* Task prompt
Find the word "можна" in the data, then copy each line where it is found.

Saved entries
========================================================================

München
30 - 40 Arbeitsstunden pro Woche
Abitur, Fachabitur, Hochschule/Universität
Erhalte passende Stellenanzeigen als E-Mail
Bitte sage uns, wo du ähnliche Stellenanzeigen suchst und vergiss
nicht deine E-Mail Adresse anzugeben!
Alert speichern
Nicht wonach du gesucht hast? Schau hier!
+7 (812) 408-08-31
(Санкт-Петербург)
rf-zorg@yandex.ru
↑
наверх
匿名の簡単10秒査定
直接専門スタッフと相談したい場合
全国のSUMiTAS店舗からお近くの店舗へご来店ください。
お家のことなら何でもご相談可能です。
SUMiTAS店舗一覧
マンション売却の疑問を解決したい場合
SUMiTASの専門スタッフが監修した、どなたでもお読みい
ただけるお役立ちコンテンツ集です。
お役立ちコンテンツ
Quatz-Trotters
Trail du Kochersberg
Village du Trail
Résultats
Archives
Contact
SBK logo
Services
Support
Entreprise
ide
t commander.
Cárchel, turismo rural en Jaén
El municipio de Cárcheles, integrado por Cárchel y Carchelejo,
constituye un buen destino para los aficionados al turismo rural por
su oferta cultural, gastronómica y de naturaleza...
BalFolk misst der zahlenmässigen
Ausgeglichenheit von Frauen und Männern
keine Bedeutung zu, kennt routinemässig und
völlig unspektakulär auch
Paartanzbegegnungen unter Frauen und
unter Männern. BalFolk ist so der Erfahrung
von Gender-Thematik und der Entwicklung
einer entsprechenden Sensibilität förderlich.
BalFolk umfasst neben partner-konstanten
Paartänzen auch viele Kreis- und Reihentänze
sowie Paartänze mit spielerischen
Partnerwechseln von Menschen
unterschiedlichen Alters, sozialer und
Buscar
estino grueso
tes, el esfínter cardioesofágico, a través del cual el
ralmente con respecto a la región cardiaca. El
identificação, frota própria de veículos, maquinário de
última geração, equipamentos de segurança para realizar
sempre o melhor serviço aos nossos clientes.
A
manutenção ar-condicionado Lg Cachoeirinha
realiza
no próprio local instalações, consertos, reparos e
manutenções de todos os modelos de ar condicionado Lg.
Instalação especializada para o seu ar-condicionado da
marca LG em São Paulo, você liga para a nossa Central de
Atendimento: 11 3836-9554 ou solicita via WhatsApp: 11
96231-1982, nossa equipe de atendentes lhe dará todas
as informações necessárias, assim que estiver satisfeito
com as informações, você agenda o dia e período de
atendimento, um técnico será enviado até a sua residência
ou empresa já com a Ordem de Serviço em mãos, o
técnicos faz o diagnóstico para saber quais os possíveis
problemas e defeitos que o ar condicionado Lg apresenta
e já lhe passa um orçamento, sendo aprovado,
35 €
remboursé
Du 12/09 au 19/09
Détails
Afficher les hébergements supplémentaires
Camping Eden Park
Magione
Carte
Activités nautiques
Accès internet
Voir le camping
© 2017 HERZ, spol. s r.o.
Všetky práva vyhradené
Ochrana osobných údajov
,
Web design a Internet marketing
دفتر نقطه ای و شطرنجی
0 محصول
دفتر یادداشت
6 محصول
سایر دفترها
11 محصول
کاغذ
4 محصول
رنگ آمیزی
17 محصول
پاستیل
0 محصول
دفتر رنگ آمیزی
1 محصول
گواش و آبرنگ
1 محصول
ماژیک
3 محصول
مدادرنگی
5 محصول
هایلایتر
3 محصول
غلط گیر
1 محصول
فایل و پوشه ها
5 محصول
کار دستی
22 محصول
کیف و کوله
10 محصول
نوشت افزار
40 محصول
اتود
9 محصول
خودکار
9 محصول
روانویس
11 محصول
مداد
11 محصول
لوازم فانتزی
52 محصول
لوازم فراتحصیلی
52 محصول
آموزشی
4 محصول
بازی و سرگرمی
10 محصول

========================================================================

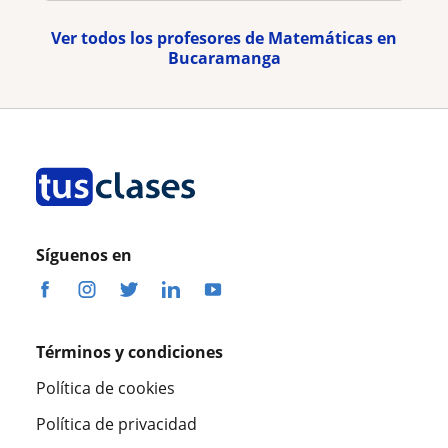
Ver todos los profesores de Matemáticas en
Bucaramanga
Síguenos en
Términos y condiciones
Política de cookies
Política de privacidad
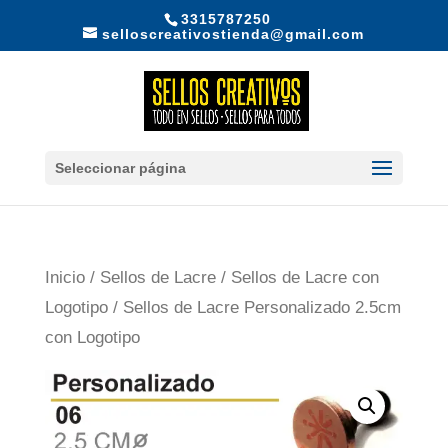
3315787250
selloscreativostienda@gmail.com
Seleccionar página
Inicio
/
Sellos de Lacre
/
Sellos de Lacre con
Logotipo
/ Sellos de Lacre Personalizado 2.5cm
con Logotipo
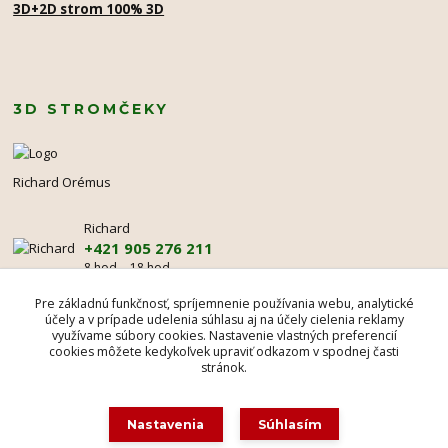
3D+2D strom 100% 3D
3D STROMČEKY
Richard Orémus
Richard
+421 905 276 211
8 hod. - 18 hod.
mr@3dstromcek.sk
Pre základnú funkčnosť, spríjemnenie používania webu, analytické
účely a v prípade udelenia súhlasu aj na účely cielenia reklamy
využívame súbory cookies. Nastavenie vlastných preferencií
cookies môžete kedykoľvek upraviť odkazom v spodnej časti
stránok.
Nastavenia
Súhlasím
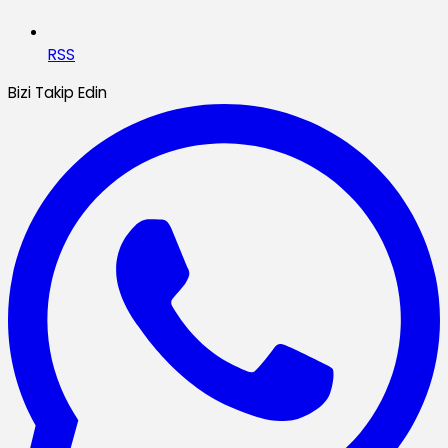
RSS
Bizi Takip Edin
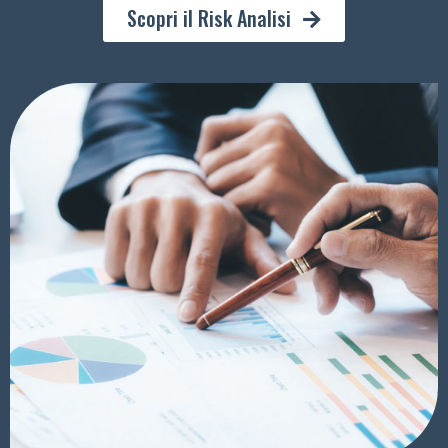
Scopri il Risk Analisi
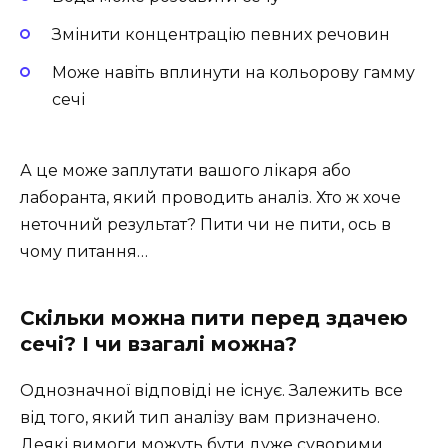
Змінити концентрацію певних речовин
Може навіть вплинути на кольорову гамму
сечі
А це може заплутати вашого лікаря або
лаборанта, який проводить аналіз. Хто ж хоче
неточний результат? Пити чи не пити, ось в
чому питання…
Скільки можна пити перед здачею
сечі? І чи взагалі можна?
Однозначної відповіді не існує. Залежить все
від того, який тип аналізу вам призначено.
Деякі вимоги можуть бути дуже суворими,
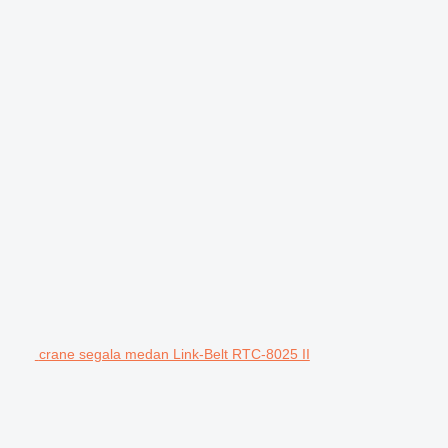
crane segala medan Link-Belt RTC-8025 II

========================================================================

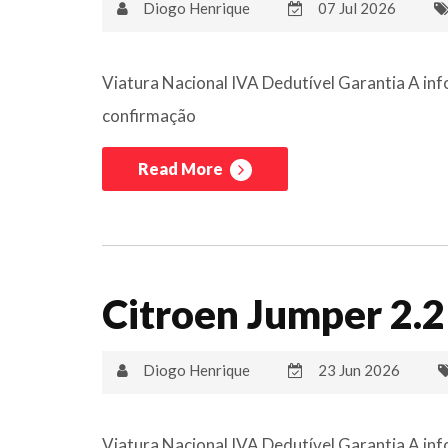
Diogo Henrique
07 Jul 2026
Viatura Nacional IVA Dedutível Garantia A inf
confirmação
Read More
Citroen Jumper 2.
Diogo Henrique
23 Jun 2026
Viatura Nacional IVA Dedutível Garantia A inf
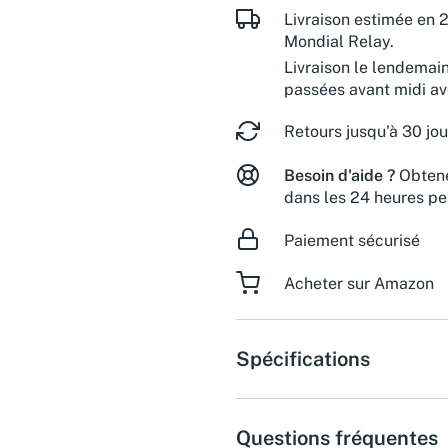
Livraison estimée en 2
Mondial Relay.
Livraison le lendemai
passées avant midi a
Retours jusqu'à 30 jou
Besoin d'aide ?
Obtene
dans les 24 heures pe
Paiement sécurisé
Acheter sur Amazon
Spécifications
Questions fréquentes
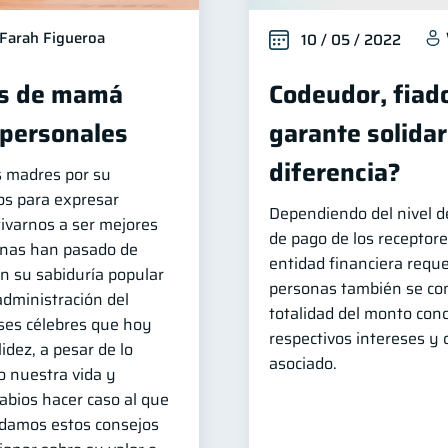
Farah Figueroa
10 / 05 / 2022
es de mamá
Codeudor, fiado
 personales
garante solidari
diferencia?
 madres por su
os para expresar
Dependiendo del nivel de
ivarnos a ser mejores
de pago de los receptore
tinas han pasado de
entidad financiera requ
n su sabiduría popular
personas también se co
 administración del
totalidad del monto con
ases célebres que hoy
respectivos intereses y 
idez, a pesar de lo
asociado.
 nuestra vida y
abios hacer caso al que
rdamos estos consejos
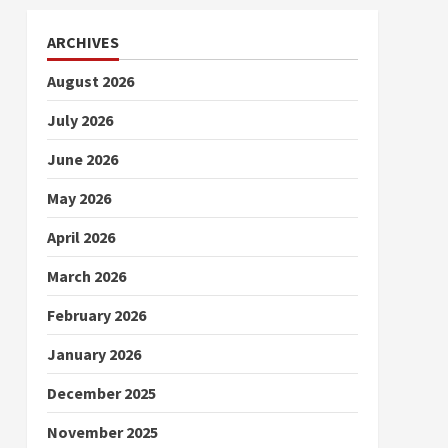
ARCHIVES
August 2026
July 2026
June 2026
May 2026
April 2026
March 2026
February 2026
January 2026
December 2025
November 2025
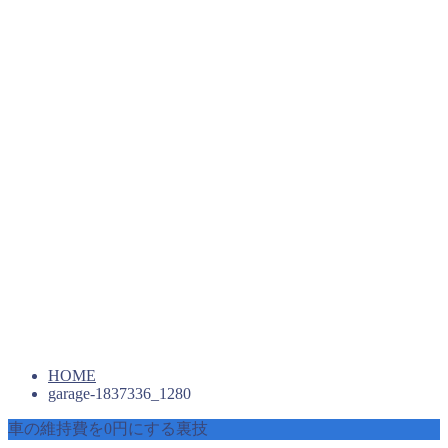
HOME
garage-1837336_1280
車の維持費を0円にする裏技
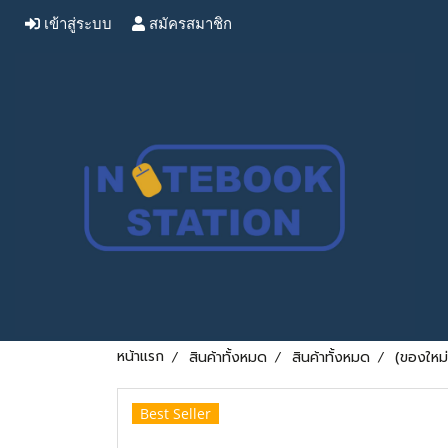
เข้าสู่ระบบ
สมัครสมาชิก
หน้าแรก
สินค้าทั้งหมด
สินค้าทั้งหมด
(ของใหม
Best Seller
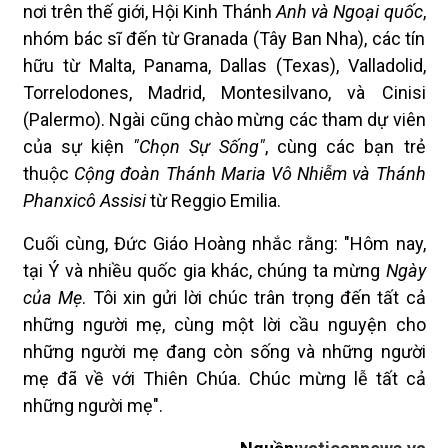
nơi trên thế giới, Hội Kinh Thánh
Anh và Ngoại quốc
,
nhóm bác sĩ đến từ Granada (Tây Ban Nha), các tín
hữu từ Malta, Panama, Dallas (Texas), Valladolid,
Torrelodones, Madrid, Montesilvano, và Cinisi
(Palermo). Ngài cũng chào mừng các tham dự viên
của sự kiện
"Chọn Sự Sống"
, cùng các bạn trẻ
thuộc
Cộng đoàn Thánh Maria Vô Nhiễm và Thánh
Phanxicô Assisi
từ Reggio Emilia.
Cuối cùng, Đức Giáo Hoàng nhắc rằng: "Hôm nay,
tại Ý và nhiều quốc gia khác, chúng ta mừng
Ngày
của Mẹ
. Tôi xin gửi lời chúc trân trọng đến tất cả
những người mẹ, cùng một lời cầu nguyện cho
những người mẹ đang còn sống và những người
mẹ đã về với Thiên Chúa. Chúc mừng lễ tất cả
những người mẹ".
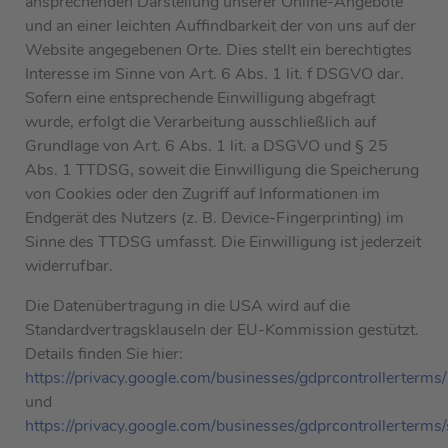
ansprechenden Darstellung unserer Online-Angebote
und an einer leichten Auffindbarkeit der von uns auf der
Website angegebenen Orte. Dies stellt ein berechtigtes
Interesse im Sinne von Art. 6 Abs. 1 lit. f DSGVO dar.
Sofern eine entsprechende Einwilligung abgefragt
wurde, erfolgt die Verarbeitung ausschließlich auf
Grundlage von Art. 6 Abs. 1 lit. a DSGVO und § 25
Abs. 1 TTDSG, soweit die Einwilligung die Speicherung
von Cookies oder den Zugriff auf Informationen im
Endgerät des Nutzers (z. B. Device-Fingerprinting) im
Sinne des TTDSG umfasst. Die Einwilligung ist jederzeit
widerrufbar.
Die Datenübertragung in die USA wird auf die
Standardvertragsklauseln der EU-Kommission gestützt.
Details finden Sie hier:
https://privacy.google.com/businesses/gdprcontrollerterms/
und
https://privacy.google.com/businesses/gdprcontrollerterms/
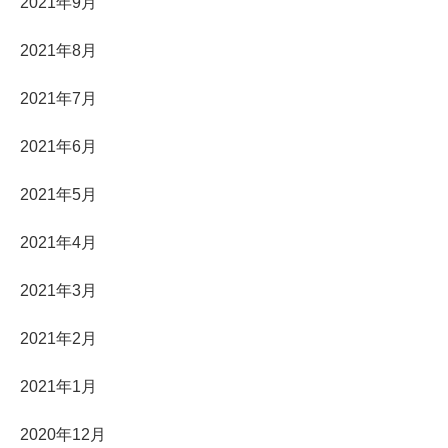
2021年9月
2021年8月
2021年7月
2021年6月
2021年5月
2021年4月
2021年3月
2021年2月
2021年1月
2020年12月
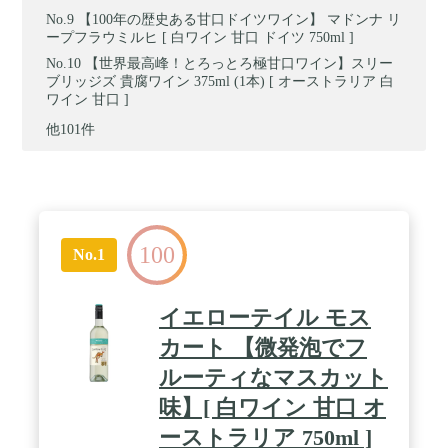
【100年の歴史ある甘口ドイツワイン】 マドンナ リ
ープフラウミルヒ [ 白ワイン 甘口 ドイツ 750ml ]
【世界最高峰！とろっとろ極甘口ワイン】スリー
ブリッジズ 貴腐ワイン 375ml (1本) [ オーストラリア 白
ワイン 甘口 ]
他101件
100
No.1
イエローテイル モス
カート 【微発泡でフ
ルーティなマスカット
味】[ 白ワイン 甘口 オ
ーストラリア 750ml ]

========================================================================

* Answer section
Скільки можна пити перед здачею
сечі? І чи взагалі можна?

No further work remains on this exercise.